La fatalità, a volte, è questione di pochi metri. 'Io non freno' è
l'unica cosa che riesco a pronunciare alla mia ragazza, pietrificata
dall'angoscia della morte, prima che l'aspirante suicida venga centrato
in pieno dalla macchina che mi precede sulla destra. Il cervo,
catapultato, si libra in aria, leggero, sopra di noi. Un volo senza
speranze. Dallo specchietto retrovisore vedo la macchina ferma. Spero
che il conducente non si sia fatto niente.
Spesso ci
immaginiamo come potremmo comportarci in certe occasioni. Cosa farei se…
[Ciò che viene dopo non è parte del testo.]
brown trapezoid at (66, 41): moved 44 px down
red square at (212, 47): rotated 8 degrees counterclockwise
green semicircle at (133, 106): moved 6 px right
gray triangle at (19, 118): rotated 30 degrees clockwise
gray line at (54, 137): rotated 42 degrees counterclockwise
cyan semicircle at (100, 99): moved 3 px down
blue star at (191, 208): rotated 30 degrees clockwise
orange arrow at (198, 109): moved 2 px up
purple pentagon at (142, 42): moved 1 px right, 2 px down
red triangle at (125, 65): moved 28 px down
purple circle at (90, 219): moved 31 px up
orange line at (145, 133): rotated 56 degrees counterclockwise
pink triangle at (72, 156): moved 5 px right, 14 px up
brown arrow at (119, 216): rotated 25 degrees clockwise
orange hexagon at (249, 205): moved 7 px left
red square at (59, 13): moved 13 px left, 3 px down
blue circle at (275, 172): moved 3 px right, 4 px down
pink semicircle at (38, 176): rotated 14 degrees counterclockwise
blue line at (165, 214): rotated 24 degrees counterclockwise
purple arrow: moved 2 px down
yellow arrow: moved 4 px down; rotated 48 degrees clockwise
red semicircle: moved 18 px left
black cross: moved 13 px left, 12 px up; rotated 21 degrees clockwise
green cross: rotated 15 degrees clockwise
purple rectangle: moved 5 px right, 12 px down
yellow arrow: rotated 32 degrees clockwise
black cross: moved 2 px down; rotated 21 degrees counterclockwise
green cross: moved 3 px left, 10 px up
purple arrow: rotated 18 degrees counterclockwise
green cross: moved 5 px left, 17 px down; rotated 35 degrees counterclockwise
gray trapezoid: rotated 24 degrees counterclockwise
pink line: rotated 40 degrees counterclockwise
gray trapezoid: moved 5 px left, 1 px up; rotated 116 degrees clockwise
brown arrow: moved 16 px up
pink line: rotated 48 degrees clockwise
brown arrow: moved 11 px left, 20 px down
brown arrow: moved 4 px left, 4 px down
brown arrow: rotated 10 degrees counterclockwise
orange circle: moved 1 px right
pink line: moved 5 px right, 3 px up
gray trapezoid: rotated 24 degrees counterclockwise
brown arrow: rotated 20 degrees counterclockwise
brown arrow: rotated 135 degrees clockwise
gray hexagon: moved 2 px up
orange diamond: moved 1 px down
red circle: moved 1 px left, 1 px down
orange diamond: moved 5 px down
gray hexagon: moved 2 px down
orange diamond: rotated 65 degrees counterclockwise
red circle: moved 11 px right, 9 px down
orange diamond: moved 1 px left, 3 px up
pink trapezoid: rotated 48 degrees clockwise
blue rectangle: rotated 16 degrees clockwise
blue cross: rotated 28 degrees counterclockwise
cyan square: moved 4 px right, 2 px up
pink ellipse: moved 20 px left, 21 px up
Una cosa così, però non me l'ero mai immaginata e se l'avessi fatto,
avrei pensato a una reazione completamente diversa. Panico, bestemmia,
frenata, sterzata, incidente, il tunnel di luce, Dio, le conigliette di
Playboy. Invece, nessun tipo di reazione. Calma. Sangue freddo. Non una
persona, ma un robot. Impressionante. Da me non me lo sarei mai
aspettato. L'oracolo di Delfi aveva detto di conoscere se stessi, ma non
quanto questo processo conoscitivo sarebbe durato.
Non
avrei altro da raccontare. O forse sì. Come quando a Los Angeles,
mostrando infondata sicurezza da manuale del piccolo esploratore, ho
deciso testardamente di raggiungere a piedi Downtown dal nostro albergo
in Little Japan, avendo così la possibilità di apprezzare la fauna che
popola il variopinto quartiere di Skid Row. Sopravvissuto anche qui.
Resta
un rimpianto: non essere riuscito, almeno una volta, a immergermi
nell'Oceano con una tavola da surf, sull'onda, più che altro,
dell'entusiasmo. Ma, sapete com'è, dopo il puma e il cervo… La mia
ragazza deve avere intuito qualcosa anche se, ammettiamolo, gli squali,
quelli pericolosi, non si trovano sott’acqua. Buona settimana a tutti!